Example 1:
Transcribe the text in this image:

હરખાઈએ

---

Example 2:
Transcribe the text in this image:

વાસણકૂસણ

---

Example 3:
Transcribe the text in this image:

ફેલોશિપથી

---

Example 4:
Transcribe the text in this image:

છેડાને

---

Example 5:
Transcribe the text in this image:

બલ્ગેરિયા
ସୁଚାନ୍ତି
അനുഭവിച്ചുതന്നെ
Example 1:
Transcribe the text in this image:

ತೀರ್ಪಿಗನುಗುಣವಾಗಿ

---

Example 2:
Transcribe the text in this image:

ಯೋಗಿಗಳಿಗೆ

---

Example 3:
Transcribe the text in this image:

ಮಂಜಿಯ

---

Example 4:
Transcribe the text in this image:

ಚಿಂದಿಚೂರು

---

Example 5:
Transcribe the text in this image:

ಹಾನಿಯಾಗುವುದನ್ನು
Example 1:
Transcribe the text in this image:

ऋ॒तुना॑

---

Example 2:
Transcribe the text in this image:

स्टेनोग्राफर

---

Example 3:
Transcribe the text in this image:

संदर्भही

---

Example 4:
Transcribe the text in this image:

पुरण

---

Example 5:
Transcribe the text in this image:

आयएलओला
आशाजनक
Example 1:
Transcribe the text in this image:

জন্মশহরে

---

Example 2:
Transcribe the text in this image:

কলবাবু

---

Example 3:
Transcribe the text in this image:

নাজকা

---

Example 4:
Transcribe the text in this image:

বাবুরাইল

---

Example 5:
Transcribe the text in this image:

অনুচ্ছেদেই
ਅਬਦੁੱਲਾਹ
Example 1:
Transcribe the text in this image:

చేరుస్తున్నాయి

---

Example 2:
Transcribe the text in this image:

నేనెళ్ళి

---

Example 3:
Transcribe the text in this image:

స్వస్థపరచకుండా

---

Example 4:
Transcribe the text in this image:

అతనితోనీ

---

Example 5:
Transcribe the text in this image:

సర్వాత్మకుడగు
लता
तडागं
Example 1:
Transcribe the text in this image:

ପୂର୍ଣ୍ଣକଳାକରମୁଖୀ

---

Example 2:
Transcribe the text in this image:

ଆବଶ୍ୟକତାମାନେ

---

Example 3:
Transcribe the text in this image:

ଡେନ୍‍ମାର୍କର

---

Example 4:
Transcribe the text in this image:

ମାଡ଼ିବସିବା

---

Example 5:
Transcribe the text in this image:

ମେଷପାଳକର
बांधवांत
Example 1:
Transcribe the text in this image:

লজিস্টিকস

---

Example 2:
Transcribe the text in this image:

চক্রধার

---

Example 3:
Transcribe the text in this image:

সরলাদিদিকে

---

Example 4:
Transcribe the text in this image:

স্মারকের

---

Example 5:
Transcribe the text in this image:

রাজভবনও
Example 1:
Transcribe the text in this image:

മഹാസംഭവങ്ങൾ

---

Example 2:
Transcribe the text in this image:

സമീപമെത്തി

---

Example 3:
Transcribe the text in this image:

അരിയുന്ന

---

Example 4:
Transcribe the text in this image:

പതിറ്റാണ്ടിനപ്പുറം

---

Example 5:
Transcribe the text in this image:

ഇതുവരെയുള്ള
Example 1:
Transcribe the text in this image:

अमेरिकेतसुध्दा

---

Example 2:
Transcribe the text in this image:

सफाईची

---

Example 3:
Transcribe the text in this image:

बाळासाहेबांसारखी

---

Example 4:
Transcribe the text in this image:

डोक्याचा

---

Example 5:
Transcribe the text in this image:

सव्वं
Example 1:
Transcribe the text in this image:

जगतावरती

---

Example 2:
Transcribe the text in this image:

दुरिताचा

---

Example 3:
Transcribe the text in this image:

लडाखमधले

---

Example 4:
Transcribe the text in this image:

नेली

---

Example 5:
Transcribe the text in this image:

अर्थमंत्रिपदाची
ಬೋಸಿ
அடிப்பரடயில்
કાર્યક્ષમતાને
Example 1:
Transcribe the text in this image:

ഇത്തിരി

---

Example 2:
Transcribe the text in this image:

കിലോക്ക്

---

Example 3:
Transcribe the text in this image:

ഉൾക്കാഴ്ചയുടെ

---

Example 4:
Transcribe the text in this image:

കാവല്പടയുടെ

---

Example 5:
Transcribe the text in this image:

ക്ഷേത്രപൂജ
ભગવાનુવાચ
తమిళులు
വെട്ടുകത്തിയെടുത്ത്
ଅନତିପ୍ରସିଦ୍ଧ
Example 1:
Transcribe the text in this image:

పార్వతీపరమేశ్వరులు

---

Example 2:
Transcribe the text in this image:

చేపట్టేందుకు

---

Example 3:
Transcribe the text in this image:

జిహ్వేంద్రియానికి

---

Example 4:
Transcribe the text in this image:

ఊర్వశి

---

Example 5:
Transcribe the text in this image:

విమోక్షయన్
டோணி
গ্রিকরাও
------------
* [What is expected] Copy out the full listing, exactly as it stands.

* [Task result]
Example 1:
Transcribe the text in this image:

હરખાઈએ

---

Example 2:
Transcribe the text in this image:

વાસણકૂસણ

---

Example 3:
Transcribe the text in this image:

ફેલોશિપથી

---

Example 4:
Transcribe the text in this image:

છેડાને

---

Example 5:
Transcribe the text in this image:

બલ્ગેરિયા
ସୁଚାନ୍ତି
അനുഭവിച്ചുതന്നെ
Example 1:
Transcribe the text in this image:

ತೀರ್ಪಿಗನುಗುಣವಾಗಿ

---

Example 2:
Transcribe the text in this image:

ಯೋಗಿಗಳಿಗೆ

---

Example 3:
Transcribe the text in this image:

ಮಂಜಿಯ

---

Example 4:
Transcribe the text in this image:

ಚಿಂದಿಚೂರು

---

Example 5:
Transcribe the text in this image:

ಹಾನಿಯಾಗುವುದನ್ನು
Example 1:
Transcribe the text in this image:

ऋ॒तुना॑

---

Example 2:
Transcribe the text in this image:

स्टेनोग्राफर

---

Example 3:
Transcribe the text in this image:

संदर्भही

---

Example 4:
Transcribe the text in this image:

पुरण

---

Example 5:
Transcribe the text in this image:

आयएलओला
आशाजनक
Example 1:
Transcribe the text in this image:

জন্মশহরে

---

Example 2:
Transcribe the text in this image:

কলবাবু

---

Example 3:
Transcribe the text in this image:

নাজকা

---

Example 4:
Transcribe the text in this image:

বাবুরাইল

---

Example 5:
Transcribe the text in this image:

অনুচ্ছেদেই
ਅਬਦੁੱਲਾਹ
Example 1:
Transcribe the text in this image:

చేరుస్తున్నాయి

---

Example 2:
Transcribe the text in this image:

నేనెళ్ళి

---

Example 3:
Transcribe the text in this image:

స్వస్థపరచకుండా

---

Example 4:
Transcribe the text in this image:

అతనితోనీ

---

Example 5:
Transcribe the text in this image:

సర్వాత్మకుడగు
लता
तडागं
Example 1:
Transcribe the text in this image:

ପୂର୍ଣ୍ଣକଳାକରମୁଖୀ

---

Example 2:
Transcribe the text in this image:

ଆବଶ୍ୟକତାମାନେ

---

Example 3:
Transcribe the text in this image:

ଡେନ୍‍ମାର୍କର

---

Example 4:
Transcribe the text in this image:

ମାଡ଼ିବସିବା

---

Example 5:
Transcribe the text in this image:

ମେଷପାଳକର
बांधवांत
Example 1:
Transcribe the text in this image:

লজিস্টিকস

---

Example 2:
Transcribe the text in this image:

চক্রধার

---

Example 3:
Transcribe the text in this image:

সরলাদিদিকে

---

Example 4:
Transcribe the text in this image:

স্মারকের

---

Example 5:
Transcribe the text in this image:

রাজভবনও
Example 1:
Transcribe the text in this image:

മഹാസംഭവങ്ങൾ

---

Example 2:
Transcribe the text in this image:

സമീപമെത്തി

---

Example 3:
Transcribe the text in this image:

അരിയുന്ന

---

Example 4:
Transcribe the text in this image:

പതിറ്റാണ്ടിനപ്പുറം

---

Example 5:
Transcribe the text in this image:

ഇതുവരെയുള്ള
Example 1:
Transcribe the text in this image:

अमेरिकेतसुध्दा

---

Example 2:
Transcribe the text in this image:

सफाईची

---

Example 3:
Transcribe the text in this image:

बाळासाहेबांसारखी

---

Example 4:
Transcribe the text in this image:

डोक्याचा

---

Example 5:
Transcribe the text in this image:

सव्वं
Example 1:
Transcribe the text in this image:

जगतावरती

---

Example 2:
Transcribe the text in this image:

दुरिताचा

---

Example 3:
Transcribe the text in this image:

लडाखमधले

---

Example 4:
Transcribe the text in this image:

नेली

---

Example 5:
Transcribe the text in this image:

अर्थमंत्रिपदाची
ಬೋಸಿ
அடிப்பரடயில்
કાર્યક્ષમતાને
Example 1:
Transcribe the text in this image:

ഇത്തിരി

---

Example 2:
Transcribe the text in this image:

കിലോക്ക്

---

Example 3:
Transcribe the text in this image:

ഉൾക്കാഴ്ചയുടെ

---

Example 4:
Transcribe the text in this image:

കാവല്പടയുടെ

---

Example 5:
Transcribe the text in this image:

ക്ഷേത്രപൂജ
ભગવાનુવાચ
తమిళులు
വെട്ടുകത്തിയെടുത്ത്
ଅନତିପ୍ରସିଦ୍ଧ
Example 1:
Transcribe the text in this image:

పార్వతీపరమేశ్వరులు

---

Example 2:
Transcribe the text in this image:

చేపట్టేందుకు

---

Example 3:
Transcribe the text in this image:

జిహ్వేంద్రియానికి

---

Example 4:
Transcribe the text in this image:

ఊర్వశి

---

Example 5:
Transcribe the text in this image:

విమోక్షయన్
டோணி
গ্রিকরাও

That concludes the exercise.